== WHAT TO DO ==
Could you update the material below so that each "layout element" becomes "page element", with everything else left unchanged?

───── DATA PROVIDED

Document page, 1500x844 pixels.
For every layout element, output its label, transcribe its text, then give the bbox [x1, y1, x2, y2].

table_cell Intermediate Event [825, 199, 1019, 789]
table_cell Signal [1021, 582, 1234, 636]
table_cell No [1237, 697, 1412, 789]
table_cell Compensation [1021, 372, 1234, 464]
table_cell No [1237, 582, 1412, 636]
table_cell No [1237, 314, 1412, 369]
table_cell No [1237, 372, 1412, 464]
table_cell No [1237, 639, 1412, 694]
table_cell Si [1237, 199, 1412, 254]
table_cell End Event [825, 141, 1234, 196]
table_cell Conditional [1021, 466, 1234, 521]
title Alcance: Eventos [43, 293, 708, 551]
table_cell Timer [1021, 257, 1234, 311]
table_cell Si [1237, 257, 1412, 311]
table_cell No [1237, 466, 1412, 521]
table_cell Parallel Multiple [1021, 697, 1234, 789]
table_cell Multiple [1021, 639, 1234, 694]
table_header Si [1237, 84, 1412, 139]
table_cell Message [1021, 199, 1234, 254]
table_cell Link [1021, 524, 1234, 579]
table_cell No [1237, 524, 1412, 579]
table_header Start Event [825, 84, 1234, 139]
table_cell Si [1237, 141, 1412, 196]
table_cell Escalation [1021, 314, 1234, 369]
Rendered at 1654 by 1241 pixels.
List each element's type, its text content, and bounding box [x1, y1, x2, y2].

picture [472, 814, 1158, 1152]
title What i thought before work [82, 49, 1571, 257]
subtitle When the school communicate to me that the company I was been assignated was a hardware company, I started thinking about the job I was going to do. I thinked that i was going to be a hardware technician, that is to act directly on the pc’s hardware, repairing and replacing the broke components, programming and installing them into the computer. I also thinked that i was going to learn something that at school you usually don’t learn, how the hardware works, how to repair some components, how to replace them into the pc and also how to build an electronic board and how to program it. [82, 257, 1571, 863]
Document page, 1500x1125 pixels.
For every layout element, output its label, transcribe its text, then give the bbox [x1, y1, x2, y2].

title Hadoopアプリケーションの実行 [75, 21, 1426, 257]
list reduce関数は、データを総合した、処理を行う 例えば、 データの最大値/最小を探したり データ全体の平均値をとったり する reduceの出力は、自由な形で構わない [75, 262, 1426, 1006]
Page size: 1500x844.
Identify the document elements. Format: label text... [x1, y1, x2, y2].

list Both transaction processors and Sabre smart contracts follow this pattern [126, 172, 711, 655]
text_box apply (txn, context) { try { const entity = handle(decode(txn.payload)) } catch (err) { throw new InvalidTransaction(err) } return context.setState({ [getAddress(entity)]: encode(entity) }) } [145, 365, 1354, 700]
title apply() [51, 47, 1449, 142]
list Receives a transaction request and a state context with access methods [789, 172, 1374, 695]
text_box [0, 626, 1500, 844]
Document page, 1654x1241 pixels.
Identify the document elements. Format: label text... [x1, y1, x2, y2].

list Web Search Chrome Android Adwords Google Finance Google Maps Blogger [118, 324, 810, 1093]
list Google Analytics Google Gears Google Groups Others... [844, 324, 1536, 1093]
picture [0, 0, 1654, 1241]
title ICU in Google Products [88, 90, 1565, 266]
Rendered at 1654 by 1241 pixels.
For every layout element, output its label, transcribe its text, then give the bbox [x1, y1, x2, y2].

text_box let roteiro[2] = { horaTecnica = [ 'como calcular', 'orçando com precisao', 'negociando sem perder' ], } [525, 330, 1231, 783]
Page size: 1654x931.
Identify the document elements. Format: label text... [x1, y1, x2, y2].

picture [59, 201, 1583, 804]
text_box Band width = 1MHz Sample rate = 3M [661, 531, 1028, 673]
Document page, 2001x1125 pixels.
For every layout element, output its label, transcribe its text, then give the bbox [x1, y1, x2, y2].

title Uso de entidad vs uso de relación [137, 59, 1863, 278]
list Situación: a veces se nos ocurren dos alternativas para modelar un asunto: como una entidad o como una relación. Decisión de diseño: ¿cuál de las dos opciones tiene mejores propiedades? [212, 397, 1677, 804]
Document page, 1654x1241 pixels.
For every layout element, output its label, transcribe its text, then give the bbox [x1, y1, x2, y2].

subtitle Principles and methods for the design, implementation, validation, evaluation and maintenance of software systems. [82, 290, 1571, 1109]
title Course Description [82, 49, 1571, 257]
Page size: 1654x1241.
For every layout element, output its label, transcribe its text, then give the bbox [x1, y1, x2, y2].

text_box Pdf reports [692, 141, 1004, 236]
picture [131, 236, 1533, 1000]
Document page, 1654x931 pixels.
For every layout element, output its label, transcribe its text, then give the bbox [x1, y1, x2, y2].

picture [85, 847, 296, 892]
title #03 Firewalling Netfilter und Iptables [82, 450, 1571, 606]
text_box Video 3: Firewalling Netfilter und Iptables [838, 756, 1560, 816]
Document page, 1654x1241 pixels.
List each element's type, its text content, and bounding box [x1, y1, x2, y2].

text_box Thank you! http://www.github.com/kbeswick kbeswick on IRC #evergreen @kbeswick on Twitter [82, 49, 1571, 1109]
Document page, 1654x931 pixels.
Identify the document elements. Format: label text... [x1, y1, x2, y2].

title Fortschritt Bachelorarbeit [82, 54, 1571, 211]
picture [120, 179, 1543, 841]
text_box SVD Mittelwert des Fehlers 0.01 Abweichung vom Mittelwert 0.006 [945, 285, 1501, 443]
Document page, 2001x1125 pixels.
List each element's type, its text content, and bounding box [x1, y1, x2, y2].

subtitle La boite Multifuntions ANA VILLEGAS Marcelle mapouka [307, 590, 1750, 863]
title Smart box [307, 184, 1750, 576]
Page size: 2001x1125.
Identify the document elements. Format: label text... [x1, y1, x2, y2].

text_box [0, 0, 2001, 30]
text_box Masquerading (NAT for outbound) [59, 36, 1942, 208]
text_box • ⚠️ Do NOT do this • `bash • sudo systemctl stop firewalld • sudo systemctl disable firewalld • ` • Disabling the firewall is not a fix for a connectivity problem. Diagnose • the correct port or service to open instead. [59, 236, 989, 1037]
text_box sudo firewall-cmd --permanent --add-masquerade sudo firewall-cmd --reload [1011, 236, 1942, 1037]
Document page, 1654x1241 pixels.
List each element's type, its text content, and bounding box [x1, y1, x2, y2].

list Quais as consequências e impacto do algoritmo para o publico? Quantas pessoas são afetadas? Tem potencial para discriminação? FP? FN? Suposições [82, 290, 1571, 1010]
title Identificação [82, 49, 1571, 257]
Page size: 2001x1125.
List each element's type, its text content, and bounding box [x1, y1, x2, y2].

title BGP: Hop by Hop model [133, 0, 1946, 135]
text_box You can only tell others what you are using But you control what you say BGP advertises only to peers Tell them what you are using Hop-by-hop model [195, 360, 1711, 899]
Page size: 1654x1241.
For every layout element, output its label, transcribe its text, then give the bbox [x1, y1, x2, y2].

──────────

== COMPLETED EXERCISE ==
Document page, 1500x844 pixels.
For every page element, output its label, transcribe its text, then give the bbox [x1, y1, x2, y2].

table_cell Intermediate Event [825, 199, 1019, 789]
table_cell Signal [1021, 582, 1234, 636]
table_cell No [1237, 697, 1412, 789]
table_cell Compensation [1021, 372, 1234, 464]
table_cell No [1237, 582, 1412, 636]
table_cell No [1237, 314, 1412, 369]
table_cell No [1237, 372, 1412, 464]
table_cell No [1237, 639, 1412, 694]
table_cell Si [1237, 199, 1412, 254]
table_cell End Event [825, 141, 1234, 196]
table_cell Conditional [1021, 466, 1234, 521]
title Alcance: Eventos [43, 293, 708, 551]
table_cell Timer [1021, 257, 1234, 311]
table_cell Si [1237, 257, 1412, 311]
table_cell No [1237, 466, 1412, 521]
table_cell Parallel Multiple [1021, 697, 1234, 789]
table_cell Multiple [1021, 639, 1234, 694]
table_header Si [1237, 84, 1412, 139]
table_cell Message [1021, 199, 1234, 254]
table_cell Link [1021, 524, 1234, 579]
table_cell No [1237, 524, 1412, 579]
table_header Start Event [825, 84, 1234, 139]
table_cell Si [1237, 141, 1412, 196]
table_cell Escalation [1021, 314, 1234, 369]
Rendered at 1654 by 1241 pixels.
List each element's type, its text content, and bounding box [x1, y1, x2, y2].

picture [472, 814, 1158, 1152]
title What i thought before work [82, 49, 1571, 257]
subtitle When the school communicate to me that the company I was been assignated was a hardware company, I started thinking about the job I was going to do. I thinked that i was going to be a hardware technician, that is to act directly on the pc’s hardware, repairing and replacing the broke components, programming and installing them into the computer. I also thinked that i was going to learn something that at school you usually don’t learn, how the hardware works, how to repair some components, how to replace them into the pc and also how to build an electronic board and how to program it. [82, 257, 1571, 863]
Document page, 1500x1125 pixels.
For every page element, output its label, transcribe its text, then give the bbox [x1, y1, x2, y2].

title Hadoopアプリケーションの実行 [75, 21, 1426, 257]
list reduce関数は、データを総合した、処理を行う 例えば、 データの最大値/最小を探したり データ全体の平均値をとったり する reduceの出力は、自由な形で構わない [75, 262, 1426, 1006]
Page size: 1500x844.
Identify the document elements. Format: label text... [x1, y1, x2, y2].

list Both transaction processors and Sabre smart contracts follow this pattern [126, 172, 711, 655]
text_box apply (txn, context) { try { const entity = handle(decode(txn.payload)) } catch (err) { throw new InvalidTransaction(err) } return context.setState({ [getAddress(entity)]: encode(entity) }) } [145, 365, 1354, 700]
title apply() [51, 47, 1449, 142]
list Receives a transaction request and a state context with access methods [789, 172, 1374, 695]
text_box [0, 626, 1500, 844]
Document page, 1654x1241 pixels.
Identify the document elements. Format: label text... [x1, y1, x2, y2].

list Web Search Chrome Android Adwords Google Finance Google Maps Blogger [118, 324, 810, 1093]
list Google Analytics Google Gears Google Groups Others... [844, 324, 1536, 1093]
picture [0, 0, 1654, 1241]
title ICU in Google Products [88, 90, 1565, 266]
Rendered at 1654 by 1241 pixels.
For every page element, output its label, transcribe its text, then give the bbox [x1, y1, x2, y2].

text_box let roteiro[2] = { horaTecnica = [ 'como calcular', 'orçando com precisao', 'negociando sem perder' ], } [525, 330, 1231, 783]
Page size: 1654x931.
Identify the document elements. Format: label text... [x1, y1, x2, y2].

picture [59, 201, 1583, 804]
text_box Band width = 1MHz Sample rate = 3M [661, 531, 1028, 673]
Document page, 2001x1125 pixels.
For every page element, output its label, transcribe its text, then give the bbox [x1, y1, x2, y2].

title Uso de entidad vs uso de relación [137, 59, 1863, 278]
list Situación: a veces se nos ocurren dos alternativas para modelar un asunto: como una entidad o como una relación. Decisión de diseño: ¿cuál de las dos opciones tiene mejores propiedades? [212, 397, 1677, 804]
Document page, 1654x1241 pixels.
For every page element, output its label, transcribe its text, then give the bbox [x1, y1, x2, y2].

subtitle Principles and methods for the design, implementation, validation, evaluation and maintenance of software systems. [82, 290, 1571, 1109]
title Course Description [82, 49, 1571, 257]
Page size: 1654x1241.
For every page element, output its label, transcribe its text, then give the bbox [x1, y1, x2, y2].

text_box Pdf reports [692, 141, 1004, 236]
picture [131, 236, 1533, 1000]
Document page, 1654x931 pixels.
For every page element, output its label, transcribe its text, then give the bbox [x1, y1, x2, y2].

picture [85, 847, 296, 892]
title #03 Firewalling Netfilter und Iptables [82, 450, 1571, 606]
text_box Video 3: Firewalling Netfilter und Iptables [838, 756, 1560, 816]
Document page, 1654x1241 pixels.
List each element's type, its text content, and bounding box [x1, y1, x2, y2].

text_box Thank you! http://www.github.com/kbeswick kbeswick on IRC #evergreen @kbeswick on Twitter [82, 49, 1571, 1109]
Document page, 1654x931 pixels.
Identify the document elements. Format: label text... [x1, y1, x2, y2].

title Fortschritt Bachelorarbeit [82, 54, 1571, 211]
picture [120, 179, 1543, 841]
text_box SVD Mittelwert des Fehlers 0.01 Abweichung vom Mittelwert 0.006 [945, 285, 1501, 443]
Document page, 2001x1125 pixels.
List each element's type, its text content, and bounding box [x1, y1, x2, y2].

subtitle La boite Multifuntions ANA VILLEGAS Marcelle mapouka [307, 590, 1750, 863]
title Smart box [307, 184, 1750, 576]
Page size: 2001x1125.
Identify the document elements. Format: label text... [x1, y1, x2, y2].

text_box [0, 0, 2001, 30]
text_box Masquerading (NAT for outbound) [59, 36, 1942, 208]
text_box • ⚠️ Do NOT do this • `bash • sudo systemctl stop firewalld • sudo systemctl disable firewalld • ` • Disabling the firewall is not a fix for a connectivity problem. Diagnose • the correct port or service to open instead. [59, 236, 989, 1037]
text_box sudo firewall-cmd --permanent --add-masquerade sudo firewall-cmd --reload [1011, 236, 1942, 1037]
Document page, 1654x1241 pixels.
List each element's type, its text content, and bounding box [x1, y1, x2, y2].

list Quais as consequências e impacto do algoritmo para o publico? Quantas pessoas são afetadas? Tem potencial para discriminação? FP? FN? Suposições [82, 290, 1571, 1010]
title Identificação [82, 49, 1571, 257]
Page size: 2001x1125.
List each element's type, its text content, and bounding box [x1, y1, x2, y2].

title BGP: Hop by Hop model [133, 0, 1946, 135]
text_box You can only tell others what you are using But you control what you say BGP advertises only to peers Tell them what you are using Hop-by-hop model [195, 360, 1711, 899]
Page size: 1654x1241.
For every page element, output its label, transcribe its text, then give the bbox [x1, y1, x2, y2].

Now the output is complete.